Ambientalistas e programas de governo buscam alternativas economicamente
viáveis e socialmente justas para a inclusão dos povos da floresta a um
sistema produtivo que não sacrifique a própria floresta. Nesses modelos buscase a utilização de recursos florestais de modo sustentável e em taxas que
permitam a sua regeneração. Ainda são poucos os modelos implantados que
verdadeiramente contemplam os objetivos básicos propostos pela convenção
da biodiversidade entre eles de legar a gerações futuras os recursos e os
potenciais da biodiversidade.
A alta biodiversidade da região está intrinsecamente relacionada a uma baixa
densidade das populações, populações muito abundantes não permitiriam a
coexistência de tantas espécies. Como compatibilizar a eficiência do sistema de
produção ou extração com recursos oferecidos em baixa densidade? Como
estabelecer um sistema sustentável de extrativismo se o modelo econômico
vigente exige sistemas produtivos altamente eficientes a baixo custo? Como
compatibilizar a extração de recursos com sistemas familiares de propriedades
relativamente pequenas?
Qualquer que seja a solução econômica para a região, deve contemplar as
particularidades locais, o tipo florestal e os processos biológicos associados à
geração e manutenção das espécies. Em qualquer escala de foco a floresta
deve ser entendida nas suas particularidades e diferenças.

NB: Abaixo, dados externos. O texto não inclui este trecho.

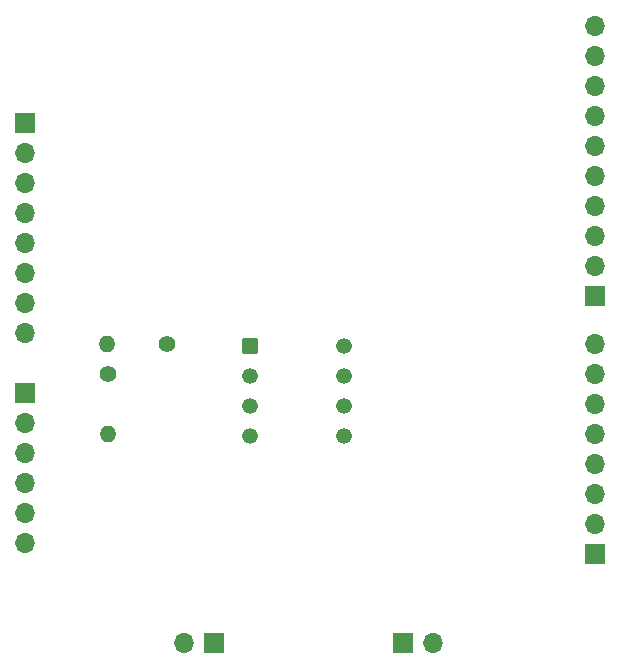
<source format=gbr>
%TF.GenerationSoftware,KiCad,Pcbnew,9.0.0*%
%TF.CreationDate,2025-03-04T19:19:52+01:00*%
%TF.ProjectId,ProgrammingBoard,50726f67-7261-46d6-9d69-6e67426f6172,rev?*%
%TF.SameCoordinates,Original*%
%TF.FileFunction,Soldermask,Top*%
%TF.FilePolarity,Negative*%
%FSLAX46Y46*%
G04 Gerber Fmt 4.6, Leading zero omitted, Abs format (unit mm)*
G04 Created by KiCad (PCBNEW 9.0.0) date 2025-03-04 19:19:52*
%MOMM*%
%LPD*%
G01*
G04 APERTURE LIST*
G04 Aperture macros list*
%AMRoundRect*
0 Rectangle with rounded corners*
0 $1 Rounding radius*
0 $2 $3 $4 $5 $6 $7 $8 $9 X,Y pos of 4 corners*
0 Add a 4 corners polygon primitive as box body*
4,1,4,$2,$3,$4,$5,$6,$7,$8,$9,$2,$3,0*
0 Add four circle primitives for the rounded corners*
1,1,$1+$1,$2,$3*
1,1,$1+$1,$4,$5*
1,1,$1+$1,$6,$7*
1,1,$1+$1,$8,$9*
0 Add four rect primitives between the rounded corners*
20,1,$1+$1,$2,$3,$4,$5,0*
20,1,$1+$1,$4,$5,$6,$7,0*
20,1,$1+$1,$6,$7,$8,$9,0*
20,1,$1+$1,$8,$9,$2,$3,0*%
G04 Aperture macros list end*
%ADD10RoundRect,0.102000X-0.565000X-0.565000X0.565000X-0.565000X0.565000X0.565000X-0.565000X0.565000X0*%
%ADD11C,1.334000*%
%ADD12C,1.400000*%
%ADD13O,1.400000X1.400000*%
%ADD14R,1.700000X1.700000*%
%ADD15O,1.700000X1.700000*%
G04 APERTURE END LIST*
D10*
%TO.C,U1*%
X172060000Y-105880000D03*
D11*
X172060000Y-108420000D03*
X172060000Y-110960000D03*
X172060000Y-113500000D03*
X180000000Y-113500000D03*
X180000000Y-110960000D03*
X180000000Y-108420000D03*
X180000000Y-105880000D03*
%TD*%
D12*
%TO.C,R2*%
X165030000Y-105690000D03*
D13*
X159950000Y-105690000D03*
%TD*%
D12*
%TO.C,R1*%
X160030000Y-108190000D03*
D13*
X160030000Y-113270000D03*
%TD*%
D14*
%TO.C,J6*%
X153010000Y-86940000D03*
D15*
X153010000Y-89480000D03*
X153010000Y-92020000D03*
X153010000Y-94560000D03*
X153010000Y-97100000D03*
X153010000Y-99640000D03*
X153010000Y-102180000D03*
X153010000Y-104720000D03*
%TD*%
D14*
%TO.C,J5*%
X153000000Y-109800000D03*
D15*
X153000000Y-112340000D03*
X153000000Y-114880000D03*
X153000000Y-117420000D03*
X153000000Y-119960000D03*
X153000000Y-122500000D03*
%TD*%
D14*
%TO.C,J4*%
X201270000Y-101640000D03*
D15*
X201270000Y-99100000D03*
X201270000Y-96560000D03*
X201270000Y-94020000D03*
X201270000Y-91480000D03*
X201270000Y-88940000D03*
X201270000Y-86400000D03*
X201270000Y-83860000D03*
X201270000Y-81320000D03*
X201270000Y-78780000D03*
%TD*%
D14*
%TO.C,J3*%
X201260000Y-123480000D03*
D15*
X201260000Y-120940000D03*
X201260000Y-118400000D03*
X201260000Y-115860000D03*
X201260000Y-113320000D03*
X201260000Y-110780000D03*
X201260000Y-108240000D03*
X201260000Y-105700000D03*
%TD*%
D14*
%TO.C,J2*%
X169000000Y-131000000D03*
D15*
X166460000Y-131000000D03*
%TD*%
D14*
%TO.C,J1*%
X185000000Y-131000000D03*
D15*
X187540000Y-131000000D03*
%TD*%
M02*

</source>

Conhecemos apenas parte dos processos relacionados à diversificação das
florestas tropicais, sabemos que em diferentes escalas processam-se
diferentes mecanismos e que há uma interação grande de fatores que
condicionam a coexistência de espécies nas densidades encontradas. Esse
conhecimento, ainda que incompleto, deve ser incorporado ao planejamento da
região se um dos objetivos for realmente manutenção do patrimônio genético
que representa toda a imensa biodiversidade tropical.